━━ Working data ━━
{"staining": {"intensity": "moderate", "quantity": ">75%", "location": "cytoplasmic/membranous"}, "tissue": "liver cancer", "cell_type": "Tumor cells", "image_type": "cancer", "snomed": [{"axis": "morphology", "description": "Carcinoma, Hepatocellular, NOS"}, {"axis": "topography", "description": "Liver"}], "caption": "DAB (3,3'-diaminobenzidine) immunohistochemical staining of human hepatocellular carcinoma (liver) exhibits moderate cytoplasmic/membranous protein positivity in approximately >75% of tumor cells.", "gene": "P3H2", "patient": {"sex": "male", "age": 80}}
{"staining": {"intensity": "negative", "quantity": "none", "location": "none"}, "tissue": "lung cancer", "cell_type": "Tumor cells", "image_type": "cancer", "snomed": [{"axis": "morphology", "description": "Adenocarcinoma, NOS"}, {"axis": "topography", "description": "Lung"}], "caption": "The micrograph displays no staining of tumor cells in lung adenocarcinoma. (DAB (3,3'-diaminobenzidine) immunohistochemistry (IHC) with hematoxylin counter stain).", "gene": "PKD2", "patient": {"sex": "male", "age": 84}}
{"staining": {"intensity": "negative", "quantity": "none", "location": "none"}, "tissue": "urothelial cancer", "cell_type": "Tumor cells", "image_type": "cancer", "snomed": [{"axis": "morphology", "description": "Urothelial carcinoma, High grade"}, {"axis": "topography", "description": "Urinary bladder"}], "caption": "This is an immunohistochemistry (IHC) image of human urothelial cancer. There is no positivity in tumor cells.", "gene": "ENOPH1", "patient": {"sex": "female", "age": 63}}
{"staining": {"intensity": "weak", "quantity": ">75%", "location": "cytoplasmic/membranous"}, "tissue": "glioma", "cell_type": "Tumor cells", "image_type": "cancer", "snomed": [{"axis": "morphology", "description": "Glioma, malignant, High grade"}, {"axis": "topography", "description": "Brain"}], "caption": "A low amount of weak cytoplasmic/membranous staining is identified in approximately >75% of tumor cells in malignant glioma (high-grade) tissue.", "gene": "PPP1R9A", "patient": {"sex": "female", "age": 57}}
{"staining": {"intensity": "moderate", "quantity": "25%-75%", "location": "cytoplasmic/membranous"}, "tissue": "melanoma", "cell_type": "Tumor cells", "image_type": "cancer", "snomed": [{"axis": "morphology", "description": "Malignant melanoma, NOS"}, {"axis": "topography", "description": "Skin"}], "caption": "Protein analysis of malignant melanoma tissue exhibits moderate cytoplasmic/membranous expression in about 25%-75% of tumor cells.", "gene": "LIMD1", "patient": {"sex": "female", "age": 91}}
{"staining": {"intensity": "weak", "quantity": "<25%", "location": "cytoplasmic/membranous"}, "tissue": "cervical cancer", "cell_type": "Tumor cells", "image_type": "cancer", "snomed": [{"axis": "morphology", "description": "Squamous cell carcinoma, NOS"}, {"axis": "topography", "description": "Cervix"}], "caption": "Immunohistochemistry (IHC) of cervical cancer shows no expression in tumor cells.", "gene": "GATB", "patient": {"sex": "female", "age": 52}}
━━━
## [Exercise instructions]
Output all the lines above, matching them word for word.

## [Task response]
{"staining": {"intensity": "moderate", "quantity": ">75%", "location": "cytoplasmic/membranous"}, "tissue": "liver cancer", "cell_type": "Tumor cells", "image_type": "cancer", "snomed": [{"axis": "morphology", "description": "Carcinoma, Hepatocellular, NOS"}, {"axis": "topography", "description": "Liver"}], "caption": "DAB (3,3'-diaminobenzidine) immunohistochemical staining of human hepatocellular carcinoma (liver) exhibits moderate cytoplasmic/membranous protein positivity in approximately >75% of tumor cells.", "gene": "P3H2", "patient": {"sex": "male", "age": 80}}
{"staining": {"intensity": "negative", "quantity": "none", "location": "none"}, "tissue": "lung cancer", "cell_type": "Tumor cells", "image_type": "cancer", "snomed": [{"axis": "morphology", "description": "Adenocarcinoma, NOS"}, {"axis": "topography", "description": "Lung"}], "caption": "The micrograph displays no staining of tumor cells in lung adenocarcinoma. (DAB (3,3'-diaminobenzidine) immunohistochemistry (IHC) with hematoxylin counter stain).", "gene": "PKD2", "patient": {"sex": "male", "age": 84}}
{"staining": {"intensity": "negative", "quantity": "none", "location": "none"}, "tissue": "urothelial cancer", "cell_type": "Tumor cells", "image_type": "cancer", "snomed": [{"axis": "morphology", "description": "Urothelial carcinoma, High grade"}, {"axis": "topography", "description": "Urinary bladder"}], "caption": "This is an immunohistochemistry (IHC) image of human urothelial cancer. There is no positivity in tumor cells.", "gene": "ENOPH1", "patient": {"sex": "female", "age": 63}}
{"staining": {"intensity": "weak", "quantity": ">75%", "location": "cytoplasmic/membranous"}, "tissue": "glioma", "cell_type": "Tumor cells", "image_type": "cancer", "snomed": [{"axis": "morphology", "description": "Glioma, malignant, High grade"}, {"axis": "topography", "description": "Brain"}], "caption": "A low amount of weak cytoplasmic/membranous staining is identified in approximately >75% of tumor cells in malignant glioma (high-grade) tissue.", "gene": "PPP1R9A", "patient": {"sex": "female", "age": 57}}
{"staining": {"intensity": "moderate", "quantity": "25%-75%", "location": "cytoplasmic/membranous"}, "tissue": "melanoma", "cell_type": "Tumor cells", "image_type": "cancer", "snomed": [{"axis": "morphology", "description": "Malignant melanoma, NOS"}, {"axis": "topography", "description": "Skin"}], "caption": "Protein analysis of malignant melanoma tissue exhibits moderate cytoplasmic/membranous expression in about 25%-75% of tumor cells.", "gene": "LIMD1", "patient": {"sex": "female", "age": 91}}
{"staining": {"intensity": "weak", "quantity": "<25%", "location": "cytoplasmic/membranous"}, "tissue": "cervical cancer", "cell_type": "Tumor cells", "image_type": "cancer", "snomed": [{"axis": "morphology", "description": "Squamous cell carcinoma, NOS"}, {"axis": "topography", "description": "Cervix"}], "caption": "Immunohistochemistry (IHC) of cervical cancer shows no expression in tumor cells.", "gene": "GATB", "patient": {"sex": "female", "age": 52}}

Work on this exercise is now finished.